> **Task brief**:
Copy the lines below word for word, including all of the source text, and leave the pictures out.

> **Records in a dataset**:
________________
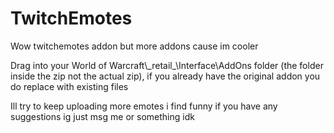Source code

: # TwitchEmotes
Wow twitchemotes addon but more addons cause im cooler




Drag into your World of Warcraft\\\_retail_\Interface\AddOns folder (the folder inside the zip not the actual zip), if you already have the original addon you do replace with existing files



Ill try to keep uploading more emotes i find funny if you have any suggestions ig just msg me or something idk
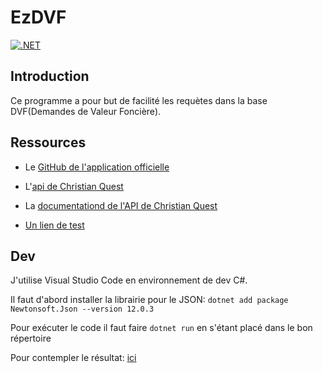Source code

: # EzDVF
[![.NET](https://github.com/louisonsarlinmagnus/EzDVF/actions/workflows/dotnet.yml/badge.svg)](https://github.com/louisonsarlinmagnus/EzDVF/actions/workflows/dotnet.yml)
## Introduction
Ce programme a pour but de facilité les requètes dans la base DVF(Demandes de Valeur Foncière).

## Ressources
- Le [GitHub de l'application officielle](https://github.com/etalab/DVF-app)
- L'[api de Christian Quest](http://api.cquest.org/dvf)
- La [documentationd de l'API de Christian Quest](/docs/READ_ME_API_CQ.md)

- [Un lien de test](http://api.cquest.org/dvf?numero_plan=94068000CQ0110)

## Dev

J'utilise Visual Studio Code en environnement de dev C#.

Il faut d'abord installer la librairie pour le JSON: `dotnet add package Newtonsoft.Json --version 12.0.3`

Pour exécuter le code il faut faire `dotnet run` en s'étant placé dans le bon répertoire

Pour contempler le résultat: [ici](https://localhost:5001/)
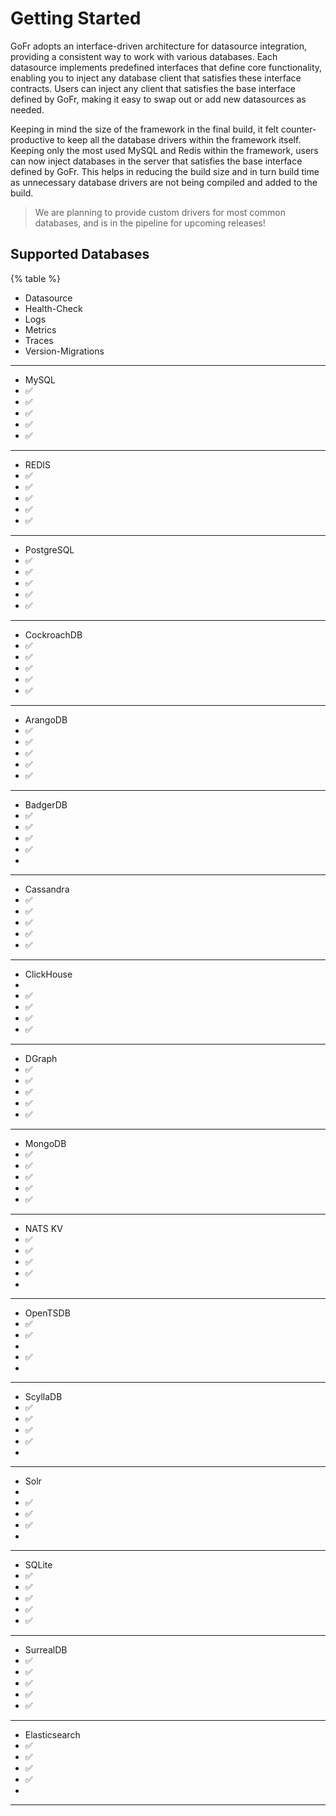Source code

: # Getting Started
GoFr adopts an interface-driven architecture for datasource integration, providing a consistent way to work with various databases.
Each datasource implements predefined interfaces that define core functionality, enabling you to inject any database client that satisfies these interface contracts.
Users can inject any client that satisfies the base interface defined by GoFr, making it easy to swap out or add new datasources as needed.


Keeping in mind the size of the framework in the final build, it felt counter-productive to keep all the database drivers within
the framework itself. Keeping only the most used MySQL and Redis within the framework, users can now inject databases
in the server that satisfies the base interface defined by GoFr. This helps in reducing the build size and in turn build time
as unnecessary database drivers are not being compiled and added to the build.

> We are planning to provide custom drivers for most common databases, and is in the pipeline for upcoming releases!

## Supported Databases

{% table %}

- Datasource
- Health-Check
- Logs
- Metrics
- Traces
- Version-Migrations

---

-  MySQL
- ✅
- ✅
- ✅
- ✅
- ✅

---

-  REDIS
- ✅
- ✅
- ✅
- ✅
- ✅

---

-  PostgreSQL
- ✅
- ✅
- ✅
- ✅
- ✅

---

-  CockroachDB
- ✅
- ✅
- ✅
- ✅
- ✅

---

-  ArangoDB
- ✅
- ✅
- ✅
- ✅
- ✅

---


-  BadgerDB
- ✅
- ✅
- ✅
- ✅
-

---

-  Cassandra
- ✅
- ✅
- ✅
- ✅
- ✅

---

-  ClickHouse
-
- ✅
- ✅
- ✅
- ✅

---

-  DGraph
- ✅
- ✅
- ✅
- ✅
- ✅

---

-  MongoDB
- ✅
- ✅
- ✅
- ✅
- ✅

---
-  NATS KV
- ✅
- ✅
- ✅
- ✅
-
---

-  OpenTSDB
- ✅
- ✅
-
- ✅
-
---

-  ScyllaDB
- ✅
- ✅
- ✅
- ✅
-
---

-  Solr
-
- ✅
- ✅
- ✅
-
---

-  SQLite
- ✅
- ✅
- ✅
- ✅
- ✅
---

-  SurrealDB
- ✅
- ✅
- ✅
- ✅
- ✅
---

-  Elasticsearch
- ✅
- ✅
- ✅
- ✅
- 

---


















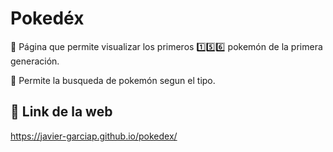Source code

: # Pokedéx

📄 Página que permite visualizar los primeros 1️⃣5️⃣6️⃣ pokemón de la primera generación.

📍 Permite la busqueda de pokemón segun el tipo.

## 🔗 Link de la web

https://javier-garciap.github.io/pokedex/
________________
> **The completed task**:
Source code

: # TwitchEmotes
Wow twitchemotes addon but more addons cause im cooler




Drag into your World of Warcraft\\\_retail_\Interface\AddOns folder (the folder inside the zip not the actual zip), if you already have the original addon you do replace with existing files



Ill try to keep uploading more emotes i find funny if you have any suggestions ig just msg me or something idk
Source code

: # EzDVF
[![.NET](https://github.com/louisonsarlinmagnus/EzDVF/actions/workflows/dotnet.yml/badge.svg)](https://github.com/louisonsarlinmagnus/EzDVF/actions/workflows/dotnet.yml)
## Introduction
Ce programme a pour but de facilité les requètes dans la base DVF(Demandes de Valeur Foncière).

## Ressources
- Le [GitHub de l'application officielle](https://github.com/etalab/DVF-app)
- L'[api de Christian Quest](http://api.cquest.org/dvf)
- La [documentationd de l'API de Christian Quest](/docs/READ_ME_API_CQ.md)

- [Un lien de test](http://api.cquest.org/dvf?numero_plan=94068000CQ0110)

## Dev

J'utilise Visual Studio Code en environnement de dev C#.

Il faut d'abord installer la librairie pour le JSON: `dotnet add package Newtonsoft.Json --version 12.0.3`

Pour exécuter le code il faut faire `dotnet run` en s'étant placé dans le bon répertoire

Pour contempler le résultat: [ici](https://localhost:5001/)
Source code

: # Getting Started
GoFr adopts an interface-driven architecture for datasource integration, providing a consistent way to work with various databases.
Each datasource implements predefined interfaces that define core functionality, enabling you to inject any database client that satisfies these interface contracts.
Users can inject any client that satisfies the base interface defined by GoFr, making it easy to swap out or add new datasources as needed.


Keeping in mind the size of the framework in the final build, it felt counter-productive to keep all the database drivers within
the framework itself. Keeping only the most used MySQL and Redis within the framework, users can now inject databases
in the server that satisfies the base interface defined by GoFr. This helps in reducing the build size and in turn build time
as unnecessary database drivers are not being compiled and added to the build.

> We are planning to provide custom drivers for most common databases, and is in the pipeline for upcoming releases!

## Supported Databases

{% table %}

- Datasource
- Health-Check
- Logs
- Metrics
- Traces
- Version-Migrations

---

-  MySQL
- ✅
- ✅
- ✅
- ✅
- ✅

---

-  REDIS
- ✅
- ✅
- ✅
- ✅
- ✅

---

-  PostgreSQL
- ✅
- ✅
- ✅
- ✅
- ✅

---

-  CockroachDB
- ✅
- ✅
- ✅
- ✅
- ✅

---

-  ArangoDB
- ✅
- ✅
- ✅
- ✅
- ✅

---


-  BadgerDB
- ✅
- ✅
- ✅
- ✅
-

---

-  Cassandra
- ✅
- ✅
- ✅
- ✅
- ✅

---

-  ClickHouse
-
- ✅
- ✅
- ✅
- ✅

---

-  DGraph
- ✅
- ✅
- ✅
- ✅
- ✅

---

-  MongoDB
- ✅
- ✅
- ✅
- ✅
- ✅

---
-  NATS KV
- ✅
- ✅
- ✅
- ✅
-
---

-  OpenTSDB
- ✅
- ✅
-
- ✅
-
---

-  ScyllaDB
- ✅
- ✅
- ✅
- ✅
-
---

-  Solr
-
- ✅
- ✅
- ✅
-
---

-  SQLite
- ✅
- ✅
- ✅
- ✅
- ✅
---

-  SurrealDB
- ✅
- ✅
- ✅
- ✅
- ✅
---

-  Elasticsearch
- ✅
- ✅
- ✅
- ✅
- 

---


















Source code

: # Pokedéx

📄 Página que permite visualizar los primeros 1️⃣5️⃣6️⃣ pokemón de la primera generación.

📍 Permite la busqueda de pokemón segun el tipo.

## 🔗 Link de la web

https://javier-garciap.github.io/pokedex/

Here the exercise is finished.